Recommended Practice and Opportunities for Integrated Working

  • Our principal recommendation is the establishment of local pathways for the investigation and referral of
    • Patients with abnormal LFTs. These could usefully be based on the established national map of medicine and should incorporate a measure of hepatic fibrosis or algorithms to predict it..
    • Acute jaundice: These could usefully be based on Hot clinics for such patients with short referral waits. The current 2ww system for cancer has jaundice as one of the triggering symptoms. I would suggest it would be better to suggest this is used rather than a separate system as GPs will not distinguish cancer v not cancer. What about: Jaundice is a symptoms suggesting serious disease and is a trigger for 2ww referral. This system should be developed and adapted to ensure every patients with jaundice due to cancer or other causes is seen and assessed at a single visit.
  • National acute liver failure standards: These are monitored on a quarterly basis by NHSBT and demonstrate patient and graft survival for patients transplanted for acute liver failure. Not sure this helps at all, it rare and being monitored and if jaundice goes via 2ww will be picked up anyway . I would omit this.
  • High risk groups for hepatitis B and C infection are readily identifiable. Models exist for community based services for detection and local management of hepatitis C infection in people attending substance misuse services or in prisons and these should become the standard model of care nationally. Ethnic minority groups at high risk of hepatitis B and C can readily be identified from general practice records and appropriately assessed in a community setting.

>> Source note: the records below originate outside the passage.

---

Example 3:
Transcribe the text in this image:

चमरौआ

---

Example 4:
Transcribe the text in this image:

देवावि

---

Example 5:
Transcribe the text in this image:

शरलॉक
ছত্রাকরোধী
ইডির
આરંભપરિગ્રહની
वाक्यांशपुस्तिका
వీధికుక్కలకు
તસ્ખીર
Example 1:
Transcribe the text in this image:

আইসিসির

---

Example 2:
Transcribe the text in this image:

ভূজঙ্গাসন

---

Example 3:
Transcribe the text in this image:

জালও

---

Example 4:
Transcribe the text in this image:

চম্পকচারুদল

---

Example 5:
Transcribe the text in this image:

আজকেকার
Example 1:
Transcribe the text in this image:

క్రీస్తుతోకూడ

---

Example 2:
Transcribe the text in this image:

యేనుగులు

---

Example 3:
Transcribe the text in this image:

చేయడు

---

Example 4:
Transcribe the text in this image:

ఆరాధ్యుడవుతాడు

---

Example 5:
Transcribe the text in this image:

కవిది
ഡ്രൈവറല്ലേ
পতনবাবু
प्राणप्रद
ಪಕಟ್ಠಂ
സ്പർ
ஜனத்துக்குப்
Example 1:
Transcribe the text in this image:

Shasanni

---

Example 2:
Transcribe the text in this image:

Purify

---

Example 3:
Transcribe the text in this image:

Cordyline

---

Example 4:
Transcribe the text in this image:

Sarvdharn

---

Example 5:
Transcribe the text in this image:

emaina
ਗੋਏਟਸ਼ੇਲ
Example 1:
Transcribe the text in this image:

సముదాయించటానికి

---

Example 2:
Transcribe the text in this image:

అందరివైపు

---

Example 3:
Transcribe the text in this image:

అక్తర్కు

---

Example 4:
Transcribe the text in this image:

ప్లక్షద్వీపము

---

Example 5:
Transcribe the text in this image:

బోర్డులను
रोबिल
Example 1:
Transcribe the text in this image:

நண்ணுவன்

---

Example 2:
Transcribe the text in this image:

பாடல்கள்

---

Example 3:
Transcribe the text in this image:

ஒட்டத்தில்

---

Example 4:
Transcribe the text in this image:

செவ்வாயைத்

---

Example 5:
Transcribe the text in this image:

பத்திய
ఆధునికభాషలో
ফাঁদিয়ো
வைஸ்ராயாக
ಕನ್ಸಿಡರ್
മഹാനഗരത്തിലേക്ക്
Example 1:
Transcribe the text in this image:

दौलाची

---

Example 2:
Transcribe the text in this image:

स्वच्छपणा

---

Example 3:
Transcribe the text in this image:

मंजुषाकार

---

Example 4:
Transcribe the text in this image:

Desirable changes in practice include:

  • Patient held record. This would contain, on a single page or equivalent, enough practical information about history, treatment, adverse effects, monitoring, responsibilities and key dates (eg liver biopsy, surveillance endoscopy) to enable decisions to be taken instantly. The record could be electronic, on paper or a paper copy of an e-record
  • Shared records: Ultimately a patient held record automatically extracted from General Practice and (if possible) hospital records and accessible and modifiable in real time by the GP, the hospital and by the patient would be a logical and desirable extension of the patient held record which should be seen as an imperfect compromise. Commissioners should challenge IT departments to establish such a system.

Opportunities for Savings

  • There is major potential for improving care and also saving money. Reduce unnecessary referrals by appropriate triaging and investigation in primary care.
  • Prevention of progression to end stage disease and reduced complications of liver disease, reduced hospitalisation, reduced incidence of HCC and reduced requirement liver transplantation

Quality Indicators (Outcomes)

Some process metrics are highly likely to impact on outcomes:

  • Presence of a locally agreed investigation and referral pathway
  • Providers participate in national audits
  • Adherence to locally agreed investigation and referral pathway

Outcome measures

  • Adherence to locally agreed investigation and referral pathway
  • Proportion of patients attending secondary care who have significant liver disease
  • Reduction in complications of liver diseae by identification and therapy of cirrhosis and treatable liver disease such as hepatitis B and C

Social Policy & Understanding

  • By themselves ALFTs do not constitute a major economic or social impact, although they are independent risk factors for poor outcome.
  • The commonest cause of asymptomatic ALFTs is non alcoholic fatty liver disease (NAFLD). This reflects the major public health issues of obesity and type 2 diabetes and can be a surrogate marker for cardiovascular disease.
  • Alcoholic liver disease remains a major public heath issue.
  • ALFTs may further represent a major burden to the NHS by way of investigations.